J.F. Es cierto. Ahora ya están más acostumbrados y el equipo español está creciendo, pero hubo un tiempo en el que flipaban. Me decían. ¿Un español? ¿Pero tú qué haces aquí? ¿Por qué te dedicas a esto? Ahora el mundo entero ya sabe que España también tiene patinaje sobre hielo.

XL. E incluso se ve un montón de banderas españolas en pistas donde antes solo había de otros países

J.F. Y lo más curioso es que, muchas veces, no son españoles los que llevan esas banderas, sino fans míos de Japón o China. Es bonito ver que a la gente no solo le importa su país, sino también los deportistas a los que admiran.
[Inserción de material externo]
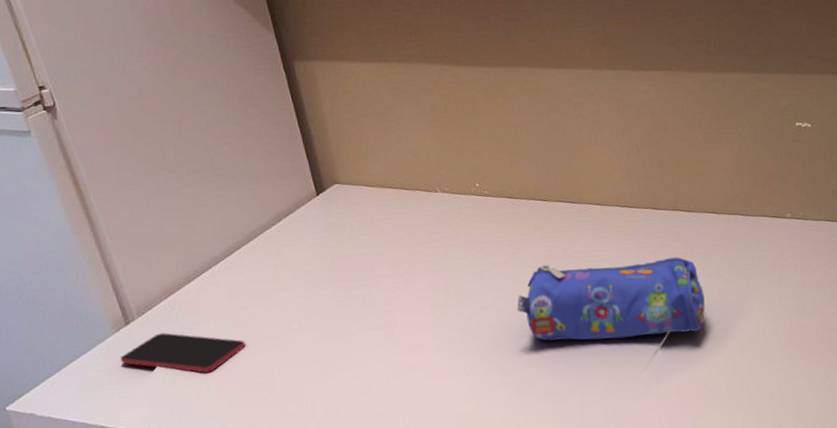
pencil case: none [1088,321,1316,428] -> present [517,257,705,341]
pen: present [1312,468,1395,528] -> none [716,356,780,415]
XL. Usted es uno de los pocos en el mundo que hace un salto cuádruple, ¿dónde está su límite?

J.F. Físicamente es imposible hacer algo más que un cuádruple. Yo tengo uno en el programa corto y tres en el largo. Lo siguiente podrían ser cuatro cuádruples, pero nadie lo ha hecho en la historia. Realmente, yendo tan al límite, se cometen muchos más fallos que antes cuando no había cuádruples.

Javier Fernández durante la gala de exhibición con la que se clausuraron los Mundiales de Shanghái 2015

XL. ¿El miedo a hacerse daño en un salto es el peor rival de un patinador?

J.F. Yo nunca he tenido miedo a hacer ningún salto. Si tengo que intentar algo, por difícil que parezca, lo hago. El peor miedo de un patinador es el temor a competir y hacerlo mal.

XL. ¿ Y cómo se prepara uno para afrontar una caída?

J.F. Es difícil controlarlo porque nos jugamos muchos meses de trabajo en unos minutos, sobre todo en las competiciones más importantes. Unos Juegos Olímpicos se celebran cada cuatro años y ahí tienes tus cuatro minutos y medio para lucirte y a lo mejor ese día no lo haces. Yo soy fuerte y tengo personas que me ayudan en los momentos malos. Nunca he necesitado un psicólogo, pero si algún día tengo que echar mano de uno lo haré.

XL. En Sochi también vivió un momento complicado al pedir que los homosexuales se cortaran un poco durante los Juegos. ¿Todo aclarado?

J.F. Lo único que puedo decir es que nunca quise hacer daño a nadie. Me tacharon de homófobo por una cosa que se sacó de contexto y que yo no dije. Yo convivo con ellos y me lo paso genial. Hasta mi entrenador, que también lo es, tuvo que salir a desmentir que yo tuviera algún problema en ese sentido. Fue un mal trago, pero ya es pasado y espero que no le ocurra algo así a ningún deportista. Nosotros vamos a un evento deportivo a competir. La política se la dejamos a los políticos.

XL. ¿Ha pensado ya qué le gustaría hacer cuando se retire?

J.F. Los patinadores suelen aguantar hasta los 26 o 27 años. Mi idea es seguir hasta los próximos Juegos de 2018, ver cómo estoy y decidir si sigo, si me dedico a dar exhibiciones por el mundo o me retiro. En el futuro me gustaría crear una escuela para enseñar a chicos y formar una familia.